You may notice sharp pressure points if certain areas of your body sink more deeply into a mattress than others. The shoulders, lower back, and hips are especially vulnerable to pressure because people tend to carry more weight around their midsections, causing the torso and waist to dig in more than the head and legs. Many of the best mattresses for pressure relief feature zoned layers that feel firmer and more supportive around the midsection, and softer elsewhere. This helps ensure an even surface from head to toe.
We test pressure relief using a body-mapping pad. Each tester lies on the pad, and we observe a visual display that shows areas of the body that are sinking somewhat deeply into the mattress. Our testers also lie on the mattress in different positions to see if they notice excessive sinkage. In our testing experience, softer mattresses with thick foam layers provide the best cushioning to reduce pressure. We’ve also found side sleepers are more vulnerable to pressure because this position places an undue amount of weight on the shoulder and hip resting on the mattress.

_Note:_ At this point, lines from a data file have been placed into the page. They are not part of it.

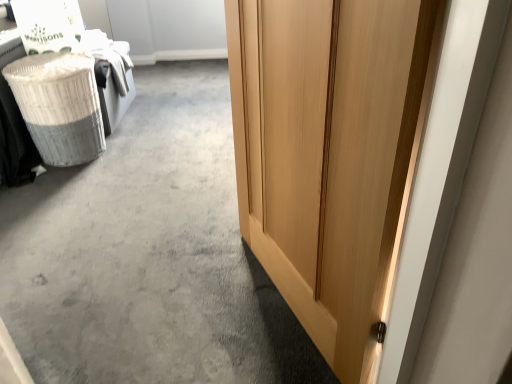
Describe the element at coordinates (59, 106) in the screenshot. I see `white wicker laundry basket at left` at that location.

Locate an element on the screen. This screenshot has width=512, height=384. white wicker laundry basket at left is located at coordinates (59, 106).

The image size is (512, 384). What do you see at coordinates (327, 153) in the screenshot?
I see `light wood door at right` at bounding box center [327, 153].

I want to click on wooden door at right, so (x=148, y=255).

The height and width of the screenshot is (384, 512). Identify the location of white wicker laundry basket at left. (59, 106).

Looking at this image, considering the relative sizes of light wood door at right and white wicker laundry basket at left in the image provided, is light wood door at right bigger than white wicker laundry basket at left?

Yes, light wood door at right is bigger than white wicker laundry basket at left.

How far apart are light wood door at right and white wicker laundry basket at left?

light wood door at right and white wicker laundry basket at left are 1.45 meters apart.

From a real-world perspective, is light wood door at right located higher than white wicker laundry basket at left?

Indeed, from a real-world perspective, light wood door at right stands above white wicker laundry basket at left.

Looking at this image, between white wicker laundry basket at left and wooden door at right, which one has larger width?

wooden door at right is wider.

From a real-world perspective, is white wicker laundry basket at left above or below wooden door at right?

white wicker laundry basket at left is situated higher than wooden door at right in the real world.

From the picture: From the image's perspective, which is below, white wicker laundry basket at left or wooden door at right?

wooden door at right, from the image's perspective.

How distant is white wicker laundry basket at left from wooden door at right?

white wicker laundry basket at left is 19.51 inches away from wooden door at right.

In terms of width, does light wood door at right look wider or thinner when compared to wooden door at right?

light wood door at right is thinner than wooden door at right.

The height and width of the screenshot is (384, 512). Identify the location of concrete that appears on the left of light wood door at right. (148, 255).

Does light wood door at right have a larger size compared to wooden door at right?

Incorrect, light wood door at right is not larger than wooden door at right.

Can you confirm if light wood door at right is taller than wooden door at right?

Yes, light wood door at right is taller than wooden door at right.

Is wooden door at right outside of white wicker laundry basket at left?

Yes, wooden door at right is located beyond the bounds of white wicker laundry basket at left.

From the image's perspective, which one is positioned lower, wooden door at right or white wicker laundry basket at left?

wooden door at right is shown below in the image.

Between wooden door at right and white wicker laundry basket at left, which one has more height?

Standing taller between the two is white wicker laundry basket at left.

Is wooden door at right positioned with its back to white wicker laundry basket at left?

No, wooden door at right is not facing the opposite direction of white wicker laundry basket at left.

Is light wood door at right at the back of white wicker laundry basket at left?

No, white wicker laundry basket at left is not facing away from light wood door at right.

How far apart are white wicker laundry basket at left and light wood door at right?

white wicker laundry basket at left and light wood door at right are 1.45 meters apart.

Are white wicker laundry basket at left and light wood door at right beside each other?

white wicker laundry basket at left and light wood door at right are clearly separated.

Between white wicker laundry basket at left and light wood door at right, which one has less height?

Standing shorter between the two is white wicker laundry basket at left.

Which of these two, wooden door at right or light wood door at right, is thinner?

With smaller width is light wood door at right.

From the image's perspective, which is below, wooden door at right or light wood door at right?

light wood door at right, from the image's perspective.

Looking at this image, from a real-world perspective, between wooden door at right and light wood door at right, who is vertically lower?

wooden door at right, from a real-world perspective.

The image size is (512, 384). Identify the location of door above the white wicker laundry basket at left (from a real-world perspective). (327, 153).

Identify the location of concrete in front of the white wicker laundry basket at left. This screenshot has height=384, width=512. (148, 255).

When comparing their distances from light wood door at right, does wooden door at right or white wicker laundry basket at left seem further?

Based on the image, white wicker laundry basket at left appears to be further to light wood door at right.

From the picture: Based on their spatial positions, is light wood door at right or white wicker laundry basket at left closer to wooden door at right?

white wicker laundry basket at left is closer to wooden door at right.

Which object lies further to the anchor point wooden door at right, white wicker laundry basket at left or light wood door at right?

light wood door at right is further to wooden door at right.

Considering their positions, is light wood door at right positioned closer to white wicker laundry basket at left than wooden door at right?

wooden door at right is closer to white wicker laundry basket at left.

When comparing their distances from white wicker laundry basket at left, does wooden door at right or light wood door at right seem further?

light wood door at right is further to white wicker laundry basket at left.

Consider the image. Considering their positions, is white wicker laundry basket at left positioned closer to light wood door at right than wooden door at right?

wooden door at right is closer to light wood door at right.

Where is `concrete between light wood door at right and white wicker laundry basket at left along the z-axis`? concrete between light wood door at right and white wicker laundry basket at left along the z-axis is located at coordinates (148, 255).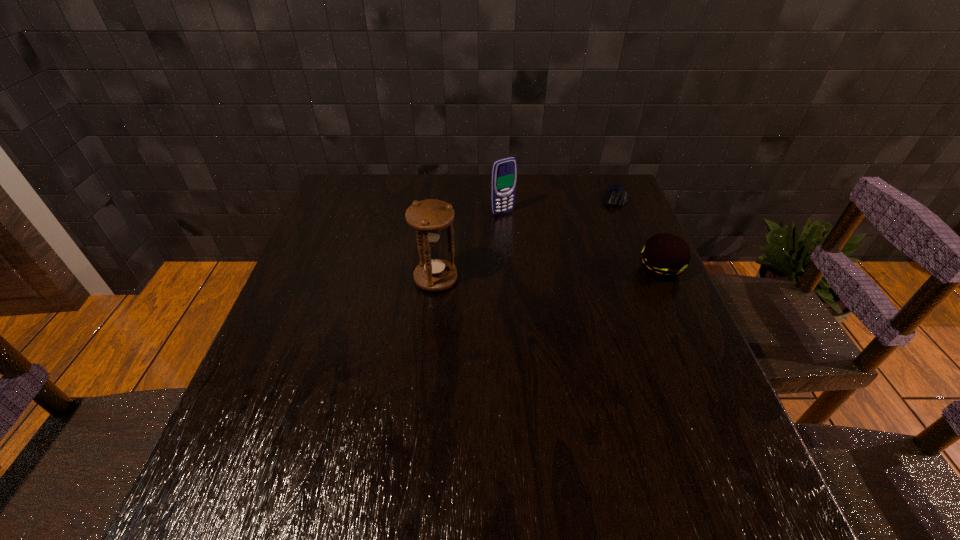
The height and width of the screenshot is (540, 960). Identify the location of vacant area located on the front-facing side of the third nearest object. (x=517, y=226).

The width and height of the screenshot is (960, 540). What are the coordinates of `vacant region located 0.210m on the front-facing side of the third nearest object` in the screenshot? It's located at (547, 259).

Locate an element on the screen. The height and width of the screenshot is (540, 960). vacant space situated on the button side of the shortest object is located at coordinates (599, 234).

Locate an element on the screen. The image size is (960, 540). vacant space located on the button side of the shortest object is located at coordinates (574, 286).

At what (x,y) coordinates should I click in order to perform the action: click on vacant space located on the button side of the shortest object. Please return your answer as a coordinate pair (x, y). The image size is (960, 540). Looking at the image, I should click on (601, 231).

The width and height of the screenshot is (960, 540). I want to click on cellular telephone present at the far edge, so click(x=504, y=171).

Locate an element on the screen. computer mouse that is at the far edge is located at coordinates (615, 196).

The height and width of the screenshot is (540, 960). In order to click on patty at the right edge in this screenshot , I will do `click(664, 257)`.

What are the coordinates of `computer mouse present at the right edge` in the screenshot? It's located at (615, 196).

Where is `object at the far right corner`? This screenshot has width=960, height=540. object at the far right corner is located at coordinates (615, 196).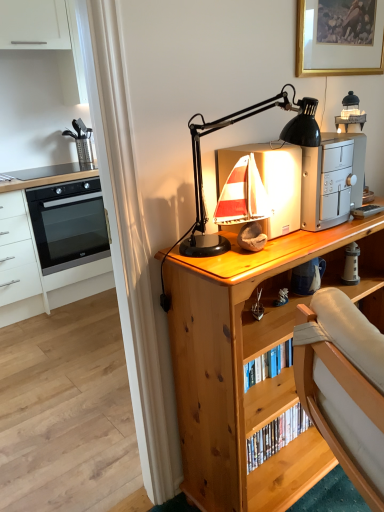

Off-gassing refers to the “new mattress smell” many people notice after unboxing their new bed. The most pungent odors are associated with volatile organic compounds (VOCs) released by synthetic foam. While mostly harmless, VOCs can emit a chemical odor many liken to plastic. Latex also has an initial rubber-like smell. Mattresses purchased online tend to emit particularly strong odors because they are vacuum-sealed for shipping, and this essentially locks in the off-gassing smells.
Our off-gassing tests consist of several smell tests conducted over a 24-hour period after unboxing the mattress. We’ll record how strong the smell is up close, as well as from a distance, and whether the intensity of the smells decreases during the first 24 hours. We also use a meter to measure the concentration of VOCs in the air before and after the unboxing takes place.
We’ve found that most mattresses release off-gassing odor for no longer than 72 hours, and many stop producing any odor within the first 24 hours. Placing your new mattress in a well-ventilated room for the first day or two after unboxing can mitigate this issue.
Ease of Movement
Lastly, we conduct ease of movement tests to see how easy it is to get on and off the mattress. Firmer mattresses with responsive, bouncy layers are usually easier to move across than those with softer, more adaptive layers. Coil support cores can also help you move on a mattress by creating strong pushback against your weight. Your own weight is another important factor. People who weigh less than 130 pounds tend to have an easier time moving on a mattress compared to individuals who weigh more.
To evaluate a mattress for ease of movement, our testers take turns getting on and off the bed. They also lie in different positions, noting how much the mattress sinks as they roll onto their side, back, and stomach. We also place kettlebells in the middle of a mattress, then record how long the top layers take to regain their original shape. Quick shape recovery indicates a responsive layer that promotes easier movement, while slow recovery may mean you’ll have a harder time moving on the mattress.